市教委によると、02~10年度の累計未納者(児童)数は延べ2447人。市教委は、生活保護受給世帯
など経済的に困難な家庭に対しては給食費の支払いを免除しており、未納者には支払い能力があるとみられる。
しかし実際には、▽電話や文書で督促しても応答がない▽督促に対し「学校に行く」と返事したのに現れない
▽夏休みに職場まで行ったが払わない--などの例が相次いでいる。
市では10年度に市税などの滞納者への徴収を強化するチームを結成し、給食費の滞納についても法的措置
を取るようになった。市教委のガイドラインでは、3カ月以上の未納で校長が保護者と面談して請求。応じない
場合は督促状を交付し、未納期間が6カ月を超えれば「校長意見書」を市教育長に送付して法的手続きを求める。
だが、保護者との関係悪化を恐れる校長のところで手続きがストップしているのが現状。「給食制度に反対」
だとして拒む親もいるという。市内のある小学校長は「子ども手当の支給日に支払いを催促したり、目の前で
計算機をたたいたりしたこともある」と苦労を打ち明ける。
10年度末現在で支払いを督促された保護者は13人(最高額で約46万円=延べ7年分)。

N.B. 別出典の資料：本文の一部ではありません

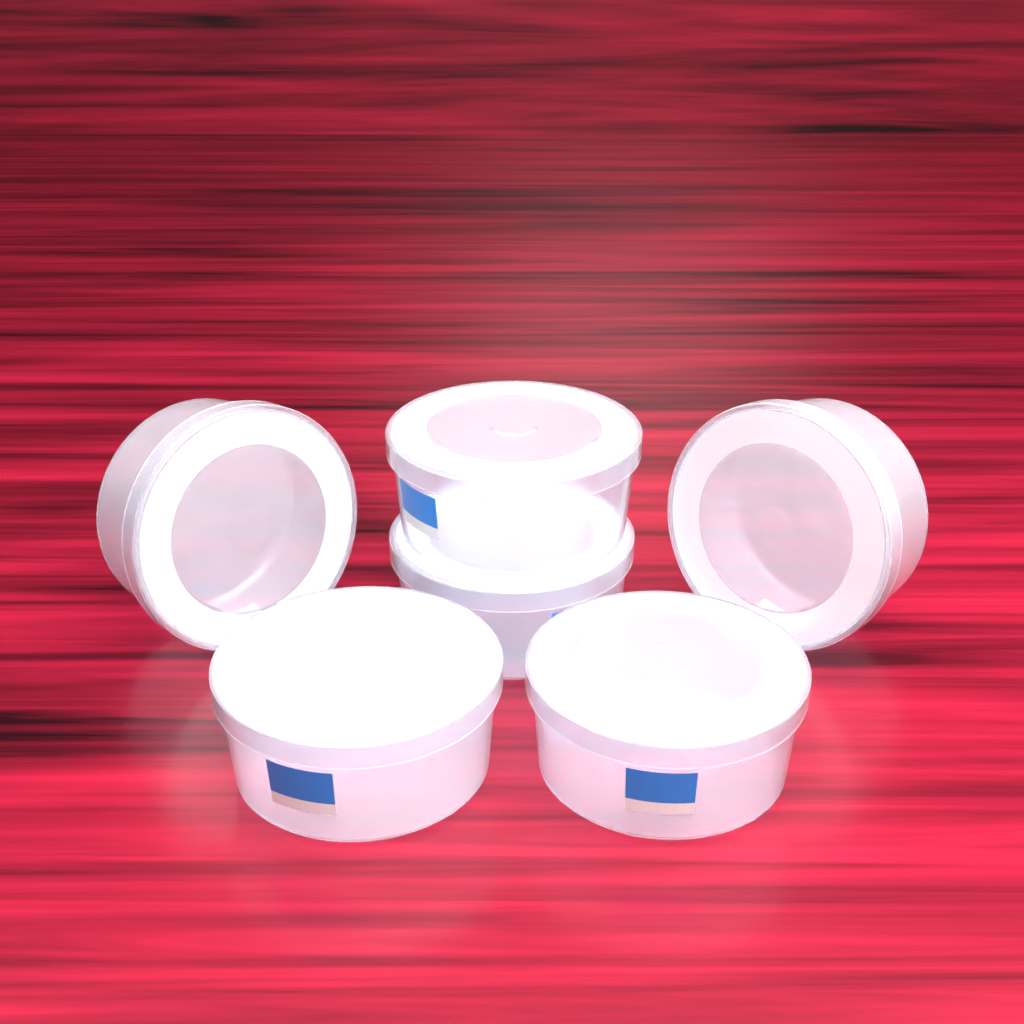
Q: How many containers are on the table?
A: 6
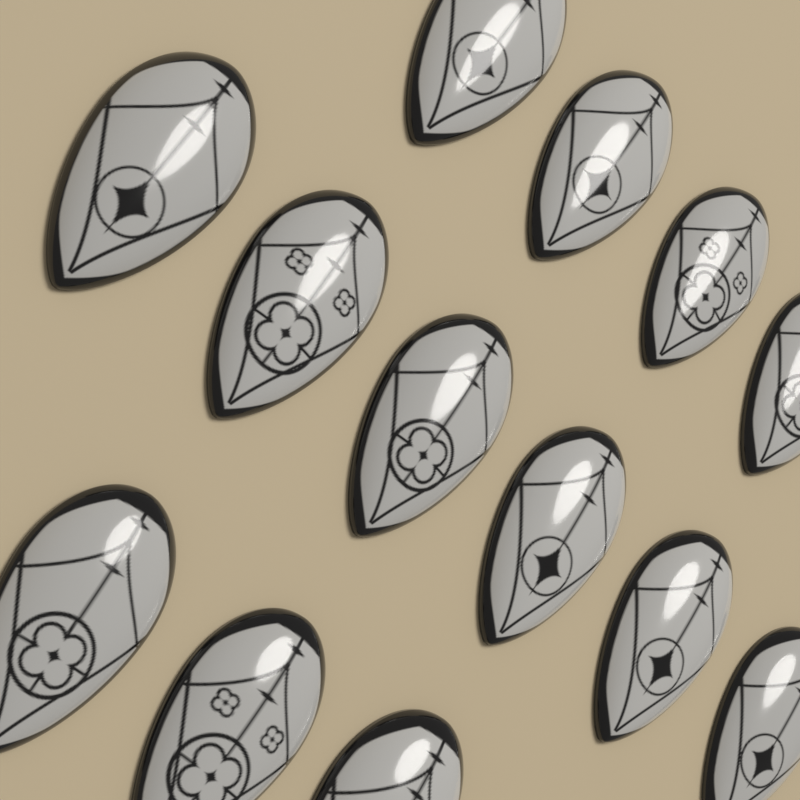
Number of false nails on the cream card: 13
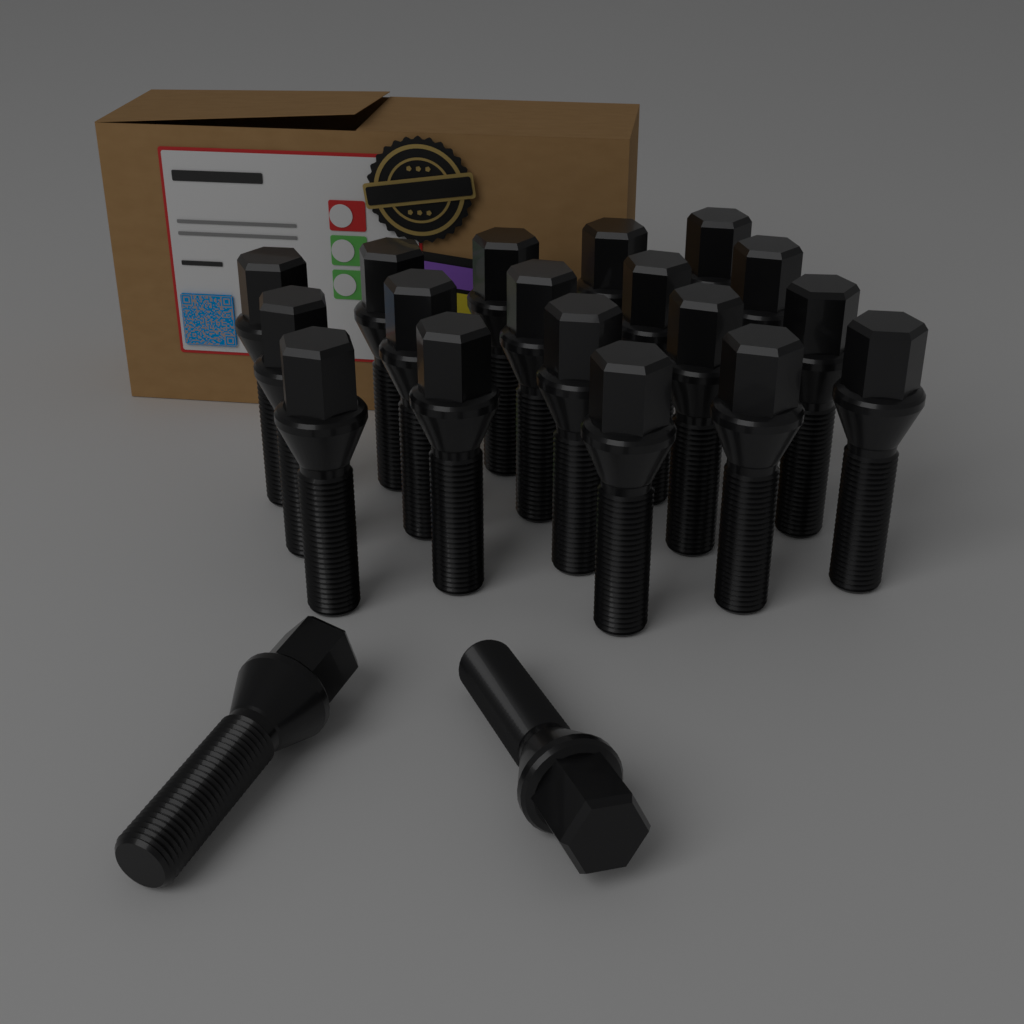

監査報告書で
「納付している保護者の納得が得られずモラルハザードの温床になりかねない」と指摘された市教委は
「法的措置のハードルを下げるなど対策を考えたい」としている。
民法は、債権は請求しなければ原則10年で消滅すると規定。例外的に1~5年の短期消滅時効を定めており、
「生徒の教育や衣食にかかる債権」は「生産者や商人が販売した商品についての債権」などと並んで2年で時効になる。